Que mundo de sonho é este para onde o livro nos eleva? 

Acaba por ser uma ideia de um mundo de sonho num mundo criativo. Um lugar onde as coisas podem ser e não ser ao mesmo tempo. E é a nossa imaginação sobre aquilo que estamos a ver e sobre aquilo que estamos a imaginar que acaba por conduzir a história e nos dar uma das muitas narrativas possíveis que a história tem. 

O título passa para uma metáfora maior, porque não interessa verdadeiramente que a luz tem uma velocidade. Interessa a velocidade a que nos nós nos vemos uns aos outros. E a metáfora maior do livro é esta dinâmica de questionar como é que nós nos vemos uns aos outros, que pessoas da nossa sociedade é que se veem melhor umas às outras. Sem a luz, não víamos nada. E este livro fala de ver, de estar atento aos detalhes, ao que nos aparece à frente. 

 

Este ano, foste convidado do POSTER Mostra. Qual a estória por detrás do teu poster? 

Quando lancei o último disco, quis fazer um videoclip para cada uma das músicas, mas como uma narrativa comum em que cada vídeo era um género de plano de detalhe de algo maior.
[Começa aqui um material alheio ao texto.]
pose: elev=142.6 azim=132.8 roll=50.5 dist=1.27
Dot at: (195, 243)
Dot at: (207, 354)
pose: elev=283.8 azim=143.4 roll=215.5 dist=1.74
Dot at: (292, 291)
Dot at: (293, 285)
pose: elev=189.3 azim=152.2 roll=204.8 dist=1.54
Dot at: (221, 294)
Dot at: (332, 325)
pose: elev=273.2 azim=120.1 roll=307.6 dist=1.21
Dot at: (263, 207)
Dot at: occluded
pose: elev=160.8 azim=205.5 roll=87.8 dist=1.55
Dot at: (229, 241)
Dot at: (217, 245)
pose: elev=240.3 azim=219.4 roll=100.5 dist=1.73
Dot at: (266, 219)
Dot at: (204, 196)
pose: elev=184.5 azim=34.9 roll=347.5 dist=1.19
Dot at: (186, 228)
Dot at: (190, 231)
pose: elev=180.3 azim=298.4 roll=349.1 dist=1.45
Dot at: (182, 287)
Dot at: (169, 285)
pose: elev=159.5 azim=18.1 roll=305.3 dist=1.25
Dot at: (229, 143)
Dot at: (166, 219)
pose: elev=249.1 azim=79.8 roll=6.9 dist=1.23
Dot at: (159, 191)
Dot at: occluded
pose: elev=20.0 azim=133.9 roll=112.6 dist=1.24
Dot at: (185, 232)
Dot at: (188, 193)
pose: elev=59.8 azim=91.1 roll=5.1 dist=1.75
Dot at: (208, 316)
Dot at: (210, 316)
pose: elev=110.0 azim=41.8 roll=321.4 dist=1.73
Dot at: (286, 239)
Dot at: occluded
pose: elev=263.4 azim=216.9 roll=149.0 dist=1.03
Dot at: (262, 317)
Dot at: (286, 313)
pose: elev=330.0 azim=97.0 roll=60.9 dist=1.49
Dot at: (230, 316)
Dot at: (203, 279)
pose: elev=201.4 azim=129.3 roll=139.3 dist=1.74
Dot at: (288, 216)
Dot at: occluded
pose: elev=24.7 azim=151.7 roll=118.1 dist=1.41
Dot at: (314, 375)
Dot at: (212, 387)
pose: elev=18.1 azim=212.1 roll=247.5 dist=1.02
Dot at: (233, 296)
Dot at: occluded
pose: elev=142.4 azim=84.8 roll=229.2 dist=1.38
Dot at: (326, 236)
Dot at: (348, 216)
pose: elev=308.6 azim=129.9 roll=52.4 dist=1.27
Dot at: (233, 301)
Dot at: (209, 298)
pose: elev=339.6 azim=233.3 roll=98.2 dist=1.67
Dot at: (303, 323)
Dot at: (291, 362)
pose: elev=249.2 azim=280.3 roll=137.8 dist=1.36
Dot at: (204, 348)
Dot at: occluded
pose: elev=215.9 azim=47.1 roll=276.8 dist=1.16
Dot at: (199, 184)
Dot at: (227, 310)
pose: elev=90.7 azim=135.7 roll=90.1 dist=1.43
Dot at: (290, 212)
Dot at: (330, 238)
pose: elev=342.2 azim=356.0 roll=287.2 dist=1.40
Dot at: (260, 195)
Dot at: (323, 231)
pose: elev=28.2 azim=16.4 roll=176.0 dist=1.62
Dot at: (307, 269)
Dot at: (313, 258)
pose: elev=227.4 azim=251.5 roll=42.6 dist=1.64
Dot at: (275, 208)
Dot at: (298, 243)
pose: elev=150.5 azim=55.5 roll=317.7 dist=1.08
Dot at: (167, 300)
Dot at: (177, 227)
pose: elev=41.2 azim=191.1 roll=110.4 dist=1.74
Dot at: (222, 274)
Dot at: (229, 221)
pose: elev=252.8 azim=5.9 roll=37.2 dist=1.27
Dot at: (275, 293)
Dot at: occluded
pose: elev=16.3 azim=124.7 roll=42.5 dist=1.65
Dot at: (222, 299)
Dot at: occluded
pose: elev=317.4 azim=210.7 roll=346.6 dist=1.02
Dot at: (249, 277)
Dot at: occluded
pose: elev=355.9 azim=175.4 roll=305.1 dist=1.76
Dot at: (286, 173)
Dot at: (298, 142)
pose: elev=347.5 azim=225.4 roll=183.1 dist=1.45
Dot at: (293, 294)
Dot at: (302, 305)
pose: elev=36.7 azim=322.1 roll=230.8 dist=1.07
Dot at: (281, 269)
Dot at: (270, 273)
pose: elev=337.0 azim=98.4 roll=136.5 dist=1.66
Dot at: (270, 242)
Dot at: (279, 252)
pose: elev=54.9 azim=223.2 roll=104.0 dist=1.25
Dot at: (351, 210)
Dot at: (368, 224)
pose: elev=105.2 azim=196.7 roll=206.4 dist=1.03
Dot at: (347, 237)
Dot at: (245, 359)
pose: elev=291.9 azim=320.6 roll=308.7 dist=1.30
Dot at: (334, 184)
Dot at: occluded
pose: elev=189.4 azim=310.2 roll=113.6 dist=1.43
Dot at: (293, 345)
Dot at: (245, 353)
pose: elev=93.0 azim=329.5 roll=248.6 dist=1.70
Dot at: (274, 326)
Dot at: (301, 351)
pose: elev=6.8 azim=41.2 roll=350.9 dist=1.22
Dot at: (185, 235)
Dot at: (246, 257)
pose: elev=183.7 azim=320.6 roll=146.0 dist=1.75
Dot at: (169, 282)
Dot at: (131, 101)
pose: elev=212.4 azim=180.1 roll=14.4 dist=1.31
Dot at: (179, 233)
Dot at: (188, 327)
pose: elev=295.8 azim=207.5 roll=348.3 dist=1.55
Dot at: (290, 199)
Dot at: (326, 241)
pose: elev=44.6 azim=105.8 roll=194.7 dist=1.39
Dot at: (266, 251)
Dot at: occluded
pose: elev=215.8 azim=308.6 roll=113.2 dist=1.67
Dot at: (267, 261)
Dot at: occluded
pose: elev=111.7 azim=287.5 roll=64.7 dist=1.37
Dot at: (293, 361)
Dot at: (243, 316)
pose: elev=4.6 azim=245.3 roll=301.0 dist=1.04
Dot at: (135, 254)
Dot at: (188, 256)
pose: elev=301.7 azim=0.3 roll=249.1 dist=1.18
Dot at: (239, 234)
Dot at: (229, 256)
Tinha uma secretária forrada com pequenos papéis amarelos e cada um tinha palavras que faziam parte das letras daquele novo disco. Quando estava a fazer os vídeos, achei que aquilo tinha ficado tão bem que tirei várias fotografias à mesa, sem ter pensado que este poderia um dia ser o objetivo. Esta ideia de ter as palavras todas juntas… era quase como se eu tivesse feito tudo naquele lugar. Quando recebi o convite para participar, deu-me logo um clique. 

“Quando comecei a gravar as músicas numa pequena mesa de mistura digital que eu tinha, era difícil imaginar que, 17 anos depois, ia deixar o meu trabalho de engenheiro, e conseguir estar 10 anos a viver da música.”